• [DIRECTIONS]: Write all of the entries out again exactly, but not the images.

=== ENTRIES PROVIDED ===

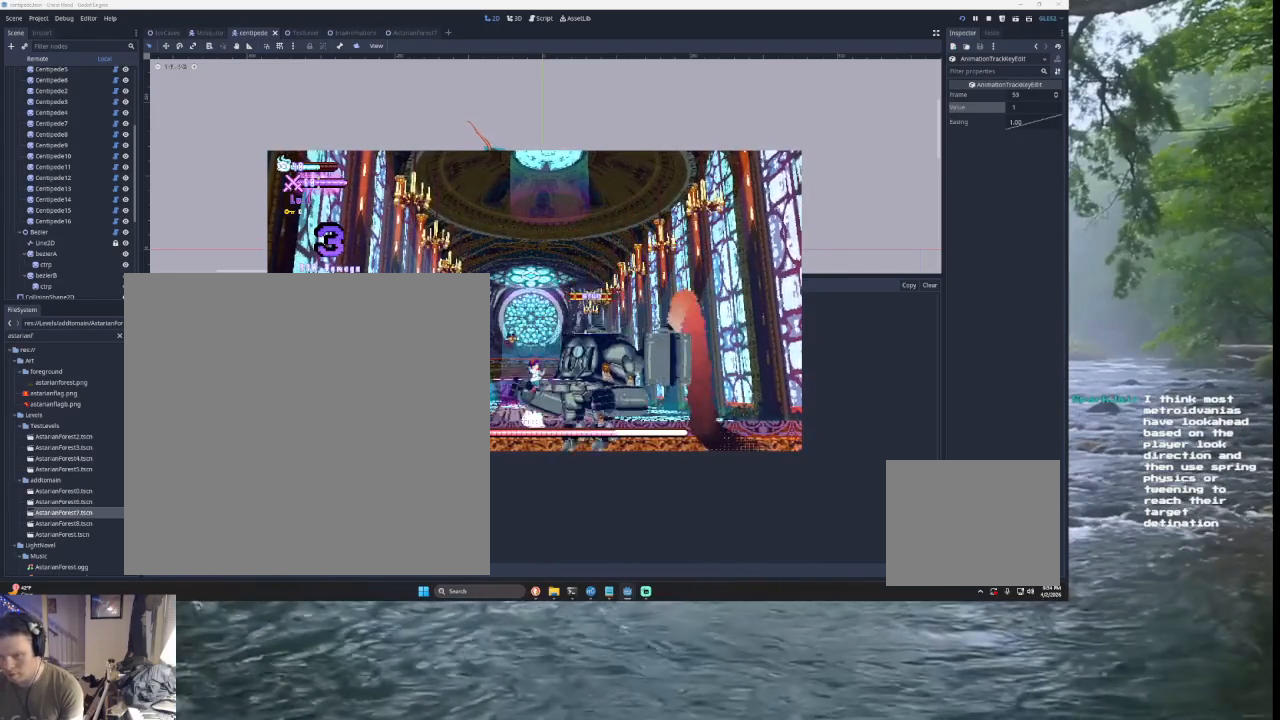
{"buttons": [], "left_stick": "center", "right_stick": "center", "events": [[100, "TRIANGLE", "up"], [200, "right_stick", "down"], [300, "right_stick", "left"], [400, "right_stick", "center"]]}
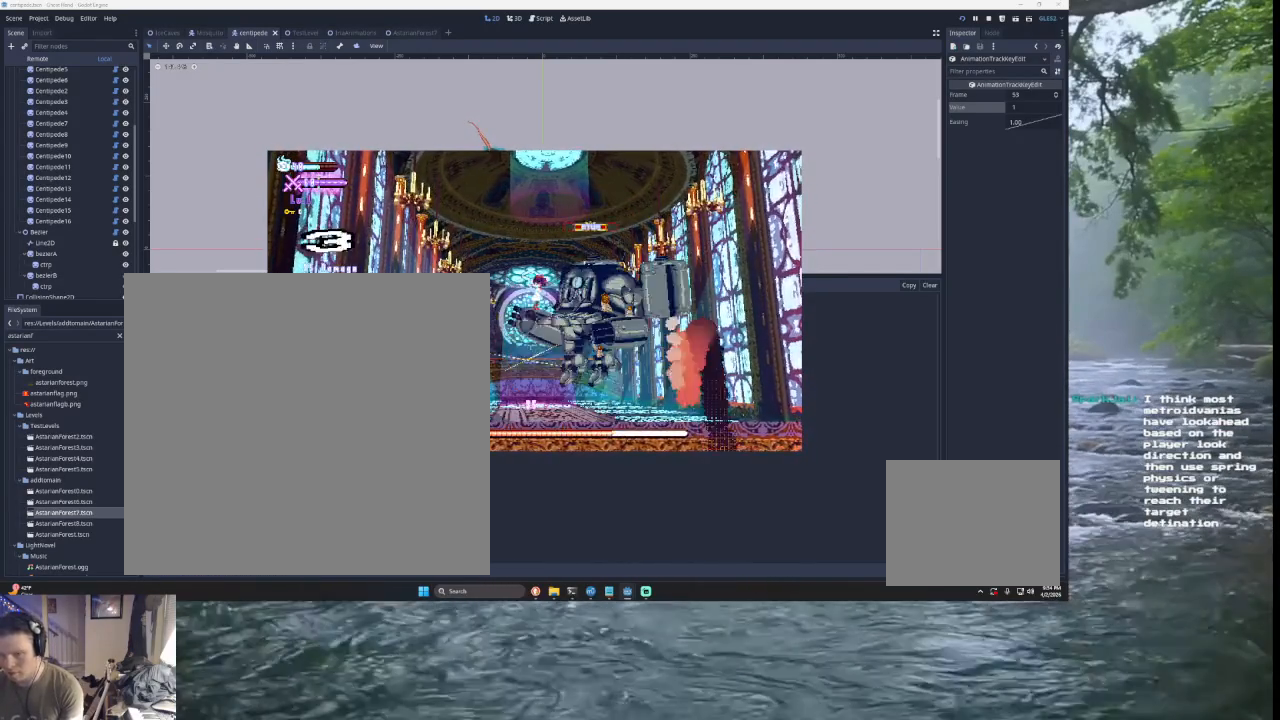
{"buttons": [], "left_stick": "center", "right_stick": "center", "events": [[67, "right_stick", "down"], [167, "right_stick", "left"], [467, "right_stick", "center"]]}
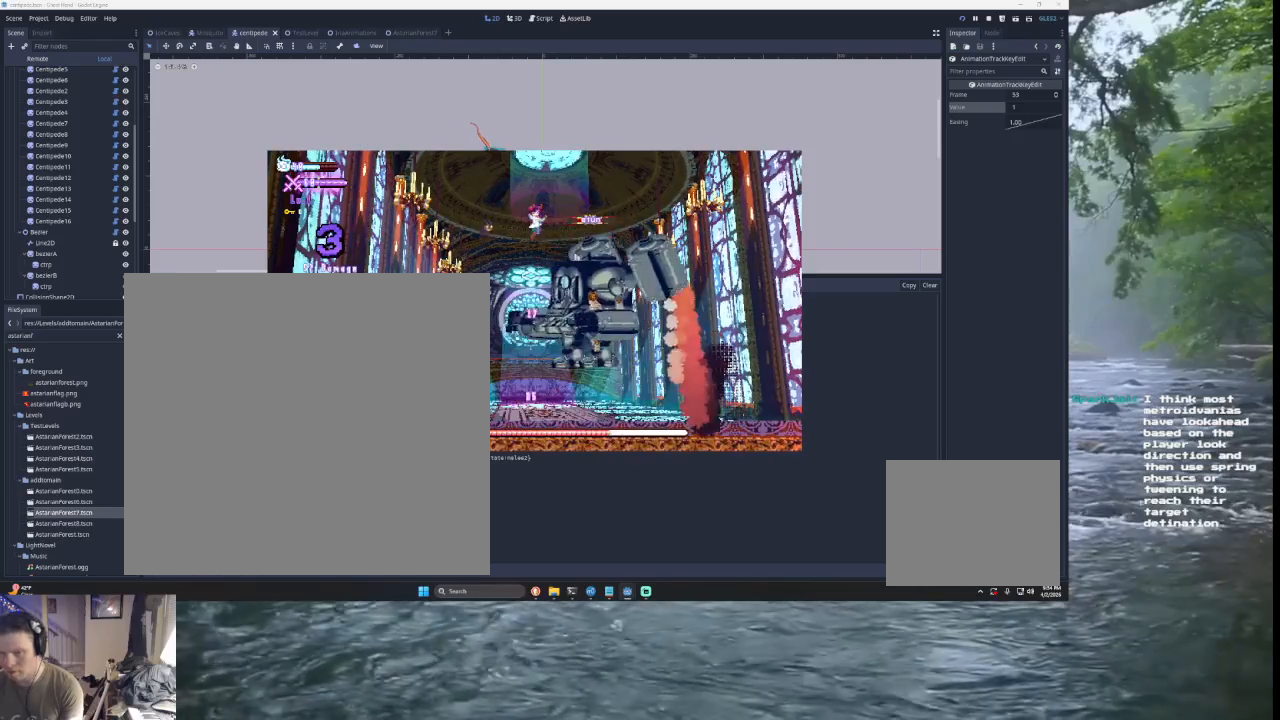
{"buttons": [], "left_stick": "right", "right_stick": "left", "events": [[67, "right_stick", "down"], [167, "right_stick", "left"], [200, "left_stick", "left"], [367, "left_stick", "center"], [433, "left_stick", "right"]]}
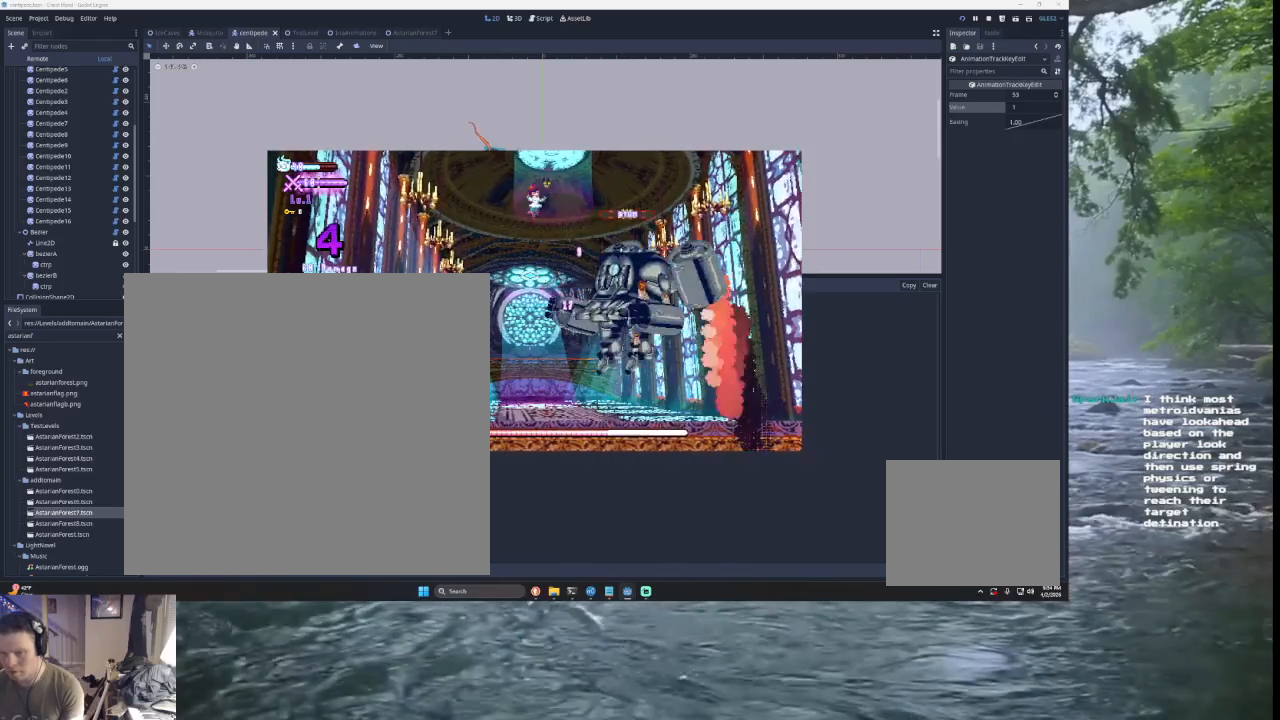
{"buttons": [], "left_stick": "center", "right_stick": "center", "events": [[67, "left_stick", "center"], [67, "right_stick", "down"], [133, "left_stick", "down-left"], [133, "right_stick", "center"], [233, "left_stick", "left"], [400, "left_stick", "center"]]}
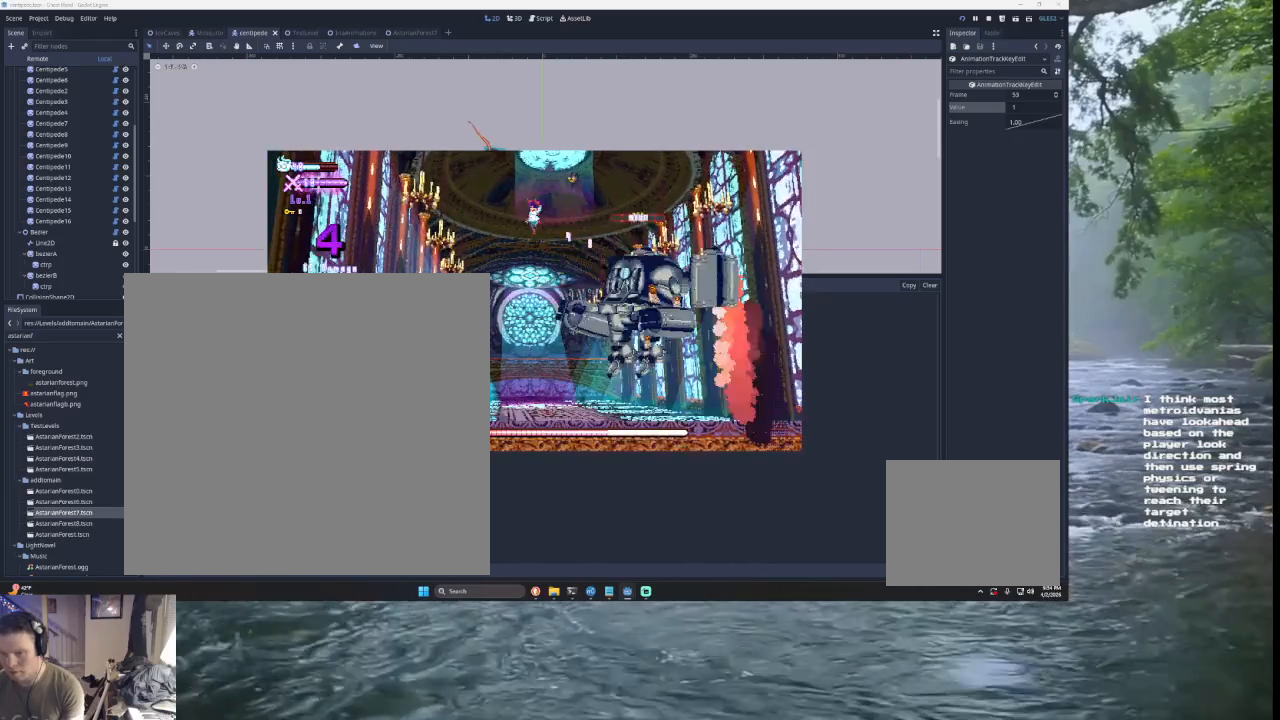
{"buttons": [], "left_stick": "center", "right_stick": "center", "events": [[33, "left_stick", "right"], [67, "SQUARE", "down"], [133, "left_stick", "down-left"], [167, "SQUARE", "up"], [233, "left_stick", "left"], [467, "left_stick", "center"]]}
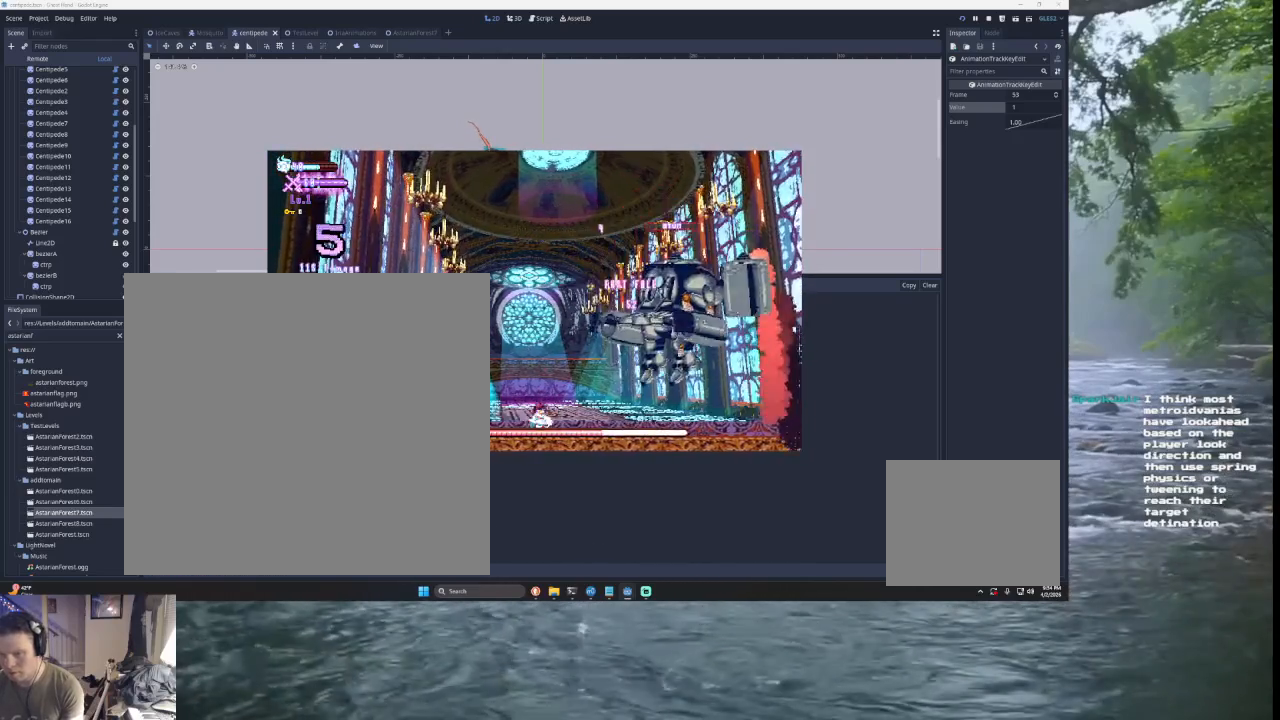
{"buttons": [], "left_stick": "center", "right_stick": "center", "events": [[67, "left_stick", "right"], [100, "TRIANGLE", "down"], [167, "SQUARE", "down"], [300, "left_stick", "left"], [400, "SQUARE", "up"], [433, "TRIANGLE", "up"], [433, "left_stick", "center"]]}
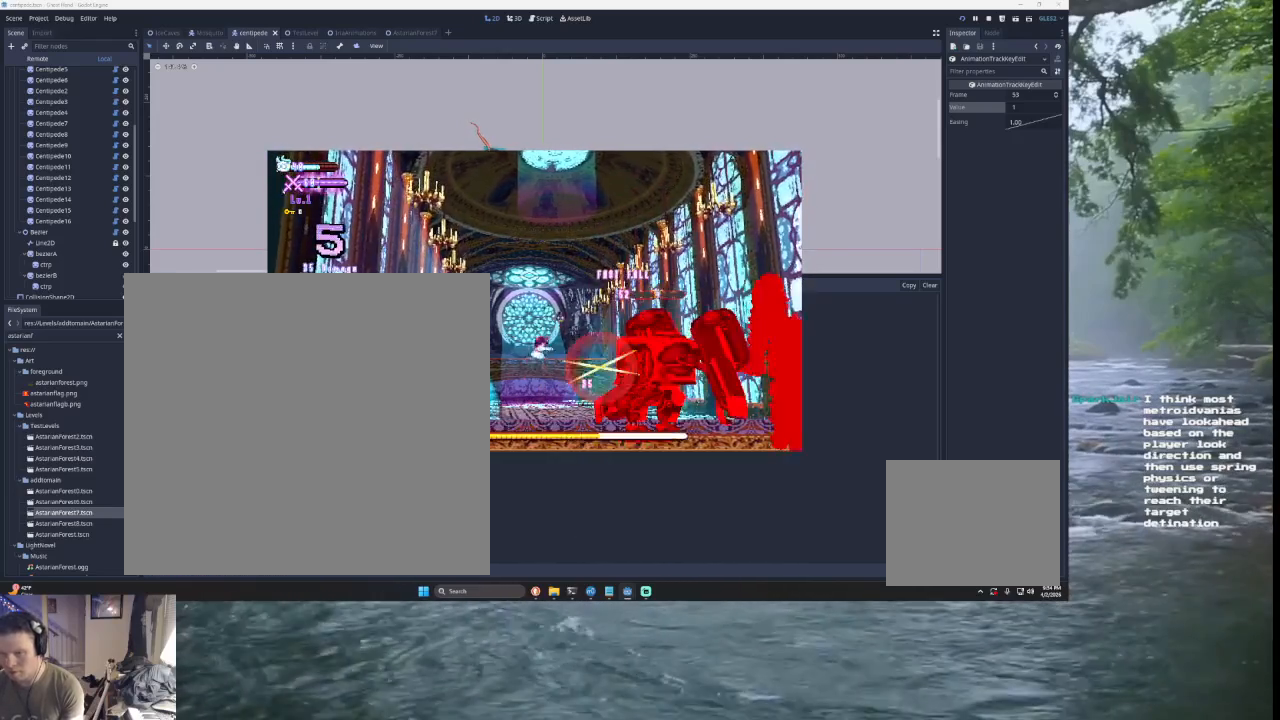
{"buttons": ["SQUARE", "TRIANGLE"], "left_stick": "left", "right_stick": "center", "events": [[67, "left_stick", "right"], [167, "TRIANGLE", "down"], [200, "SQUARE", "down"], [333, "left_stick", "left"]]}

===

• [OUTPUT BELOW]:
{"buttons": [], "left_stick": "center", "right_stick": "center", "events": [[100, "TRIANGLE", "up"], [200, "right_stick", "down"], [300, "right_stick", "left"], [400, "right_stick", "center"]]}
{"buttons": [], "left_stick": "center", "right_stick": "center", "events": [[67, "right_stick", "down"], [167, "right_stick", "left"], [467, "right_stick", "center"]]}
{"buttons": [], "left_stick": "right", "right_stick": "left", "events": [[67, "right_stick", "down"], [167, "right_stick", "left"], [200, "left_stick", "left"], [367, "left_stick", "center"], [433, "left_stick", "right"]]}
{"buttons": [], "left_stick": "center", "right_stick": "center", "events": [[67, "left_stick", "center"], [67, "right_stick", "down"], [133, "left_stick", "down-left"], [133, "right_stick", "center"], [233, "left_stick", "left"], [400, "left_stick", "center"]]}
{"buttons": [], "left_stick": "center", "right_stick": "center", "events": [[33, "left_stick", "right"], [67, "SQUARE", "down"], [133, "left_stick", "down-left"], [167, "SQUARE", "up"], [233, "left_stick", "left"], [467, "left_stick", "center"]]}
{"buttons": [], "left_stick": "center", "right_stick": "center", "events": [[67, "left_stick", "right"], [100, "TRIANGLE", "down"], [167, "SQUARE", "down"], [300, "left_stick", "left"], [400, "SQUARE", "up"], [433, "TRIANGLE", "up"], [433, "left_stick", "center"]]}
{"buttons": ["SQUARE", "TRIANGLE"], "left_stick": "left", "right_stick": "center", "events": [[67, "left_stick", "right"], [167, "TRIANGLE", "down"], [200, "SQUARE", "down"], [333, "left_stick", "left"]]}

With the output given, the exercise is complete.